The History of Digital Computing
The initial progress in computing history came from shrinking transistors. Around 2020, the physics of making smaller transistors began to plateau: costs exploded, heat generation skyrocketed, and it became difficult to shrink sizes quickly. CFET will extend this line a bit further, possibly taking us to 2030, but it cannot restore exponential growth.。 Industries are forced to redefine Moore’s Law; if transistors cannot be improved, the entire system must be improved. Now, many companies no longer build a single massive chip but combine multiple smaller chips side by side or even vertically. The performance of chips comes not only from smaller transistors but also from how fast chiplets can communicate with each other. Currently, chiplets on a chip are only a few centimeters apart. At this distance, communication is like shouting across a football field. This wastes energy and slows everything down. A promising solution is to have these chiplets communicate using light instead of electricity, which is silicon photonics.
IMEC is Working to Improve the Efficiency of Silicon Photonics Technology
Currently, the power consumption of silicon photonics technology is still too high to be used everywhere, especially inside laptops and smartphones. Lasers generate significant heat, waste energy, and the entire system is extremely sensitive to temperature. Typically, heaters are needed to keep the light stable, which somewhat contradicts the energy-saving purpose.。 This is where IMEC comes in. They are not trying to prove that silicon photonics is feasible; they are working to make it efficient enough to be used everywhere. Currently, they are experimenting with various advanced optical materials, some of which are optically very interesting but incompatible with wafer fabrication.。
Committed to Stacking Entire Wafers Together
IMEC’s vision goes far beyond this. They are currently working on stacking entire wafers together. Imagine perfectly stacking two cities on top of each other, with every street aligned. If this can be achieved, most of the communication lines between chips can be eliminated. This means lower power consumption, higher speeds, and most importantly, the ability to stack different types of chips and materials, not just silicon. Chips will no longer be flat but will resemble a 3D computing cube.。
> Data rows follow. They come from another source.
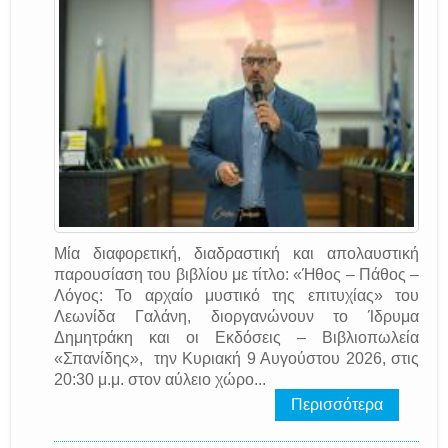
Μία διαφορετική, διαδραστική και απολαυστική
παρουσίαση του βιβλίου με τίτλο: «Ήθος – Πάθος –
Λόγος: Το αρχαίο μυστικό της επιτυχίας» του
Λεωνίδα Γαλάνη, διοργανώνουν το Ίδρυμα
Δημητράκη και οι Εκδόσεις – Βιβλιοπωλεία
«Σπανίδης», την Κυριακή 9 Αυγούστου 2026, στις
20:30 μ.μ. στον αύλειο χώρο...
Περισσότερα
IMEC’s Multiple Teams are Racing in Parallel
IMEC is not betting on just one future. Currently, they have multiple teams racing in parallel, each exploring a completely different path to discover what might come after silicon; no one knows which path will succeed. They are currently testing ternary logic, reversible logic, spintronics, and low-temperature CMOS. Ultimately, we may need a completely new device that follows different physical laws than those followed by silicon.。 They are also experimenting with germanium, graphene, 2D materials like transition metal dichalcogenides, and even carbon nanotubes, which are only a few atoms thick. They are trying to transform these tiny lab samples into technologies that can be produced on a large scale.。 What makes IMEC unique is not just its engineers, tools, and partners, but also its neutrality. IMEC is non-profit and does not compete with anyone. It is not just a laboratory but a global hub for the next generation of chips. The future is not predetermined. IMEC, along with its partners, is racing against time, energy, and the limits of physics itself.